Researchers Perform First Ever Quantum-Mechanical Simulation of Ultracold Chemical Reaction

Researchers have performed the first ever quantum-mechanical simulation of the benchmark ultracold chemical reaction between potassium-rubidium (KRb) and a potassium atom, opening the door to new controlled chemistry experiments and quantum control of chemical reactions that could spark advances in quantum computing and sensing technologies.

The research by a multi-institutional team simulated the ultracold chemical reaction, with results that had not been revealed in experiments.

A two-dimensional slice of the potential energy surface for the K + KRb reaction. The reaction proceeds from right to left. In the intermediate region a deep well is clearly visible which leads to chaotic motion. (Credit: Los Alamos National Laboratory)

“We found that the overall reactivity is largely insensitive to the underlying chaotic dynamics of the system,” said Brian Kendrick of Los Alamos National Laboratory's Theoretical Division, “This observation has important implications for the development of controlled chemistry and for the technological applications of ultracold molecules from precision measurement to quantum computing.”

The research addressed open questions about whether chemical reactions occur at a billionth of a degree above absolute zero and whether the outcome can be controlled. Scientists worldwide are addressing these questions experimentally by cooling and trapping atoms and molecules at temperatures close to absolute zero and allowing them to interact chemically. This field of chemistry, widely referred to as ultracold chemistry, has become a hotbed for controlled chemistry experiments and quantum control of chemical reactions, the holy grail of chemistry.

In a pioneering experiment in 2010, groups at Colorado’s JILA (formerly known as the Joint Institute for Laboratory Astrophysics) were able to produce an ultracold gas of KRb molecules at nano-Kelvin temperatures. By merely flipping the nuclear spin of a KRb molecule they demonstrated that the ultracold reaction between these molecules could be turned on or off -- a perfect illustration of controlled on-demand chemistry.

But theoretical calculations of the reaction dynamics for such systems pose a daunting computational challenge. The calculations of the K + KRb reaction provide new insights into the reaction dynamics that is not revealed in the experiments -- that the rotationally resolved reaction rates exhibit a statistical (Poisson) distribution.

A fascinating finding of their study, Kendrick notes, is that while the overall reactivity is governed by the long-range forces, the rotational populations of the product K2 molecule are governed by chaotic dynamics at short-range. “The chaotic dynamics appears to be a general property of all ultracold reactions involving heavy alkali molecules,” said Kendrick, “so the rotational populations of all such reactions will exhibit the same Poisson distribution.”

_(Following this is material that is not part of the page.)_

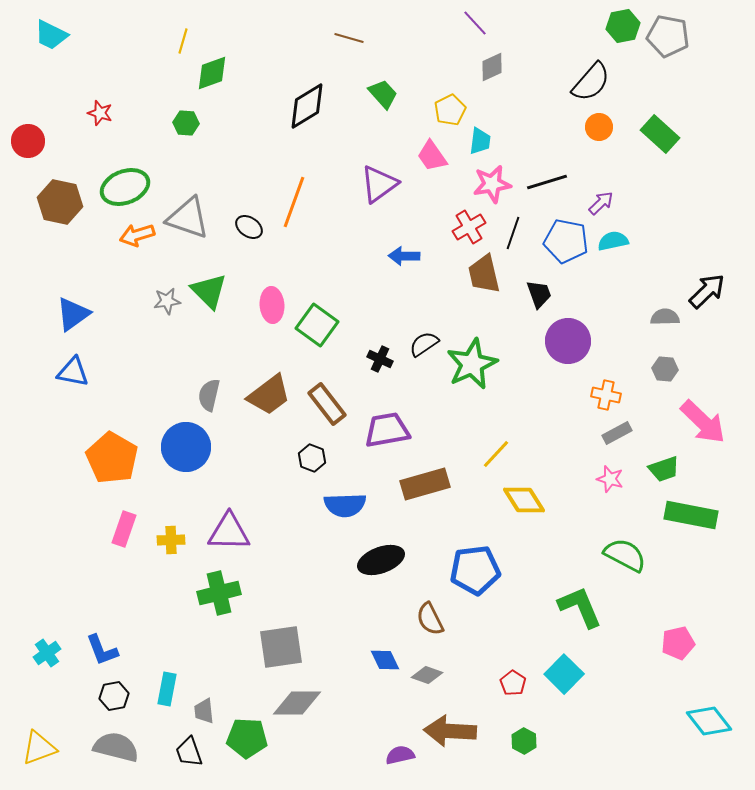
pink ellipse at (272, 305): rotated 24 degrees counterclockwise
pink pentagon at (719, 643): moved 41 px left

This new, fundamental understanding of ultracold reactions will guide related technological applications in quantum control/computing, precision measurement and sensing important to the Los Alamos missions in information science and technology and global security.

The paper “Universality and chaoticity in ultracold K + KRb chemical reactions” was published in the journal Nature Communications (DOI 10.1038/NCOMMS15897). It is by James Croft and Nadulvalath Balakrishnan of the University of Nevada, Las Vegas; Costas Makrides, Ming Li, and Svetlana Kotochigova of Temple University; Aleksandr Petrov of St. Petersburg State University and Brian Kendrick of Los Alamos.

Support for this research is from the Laboratory Directed Research and Development program at Los Alamos, as well as the Army Research Office’s Multidisciplinary University Research Initiative, the National Science Foundation, and the US Air Force Office of Science.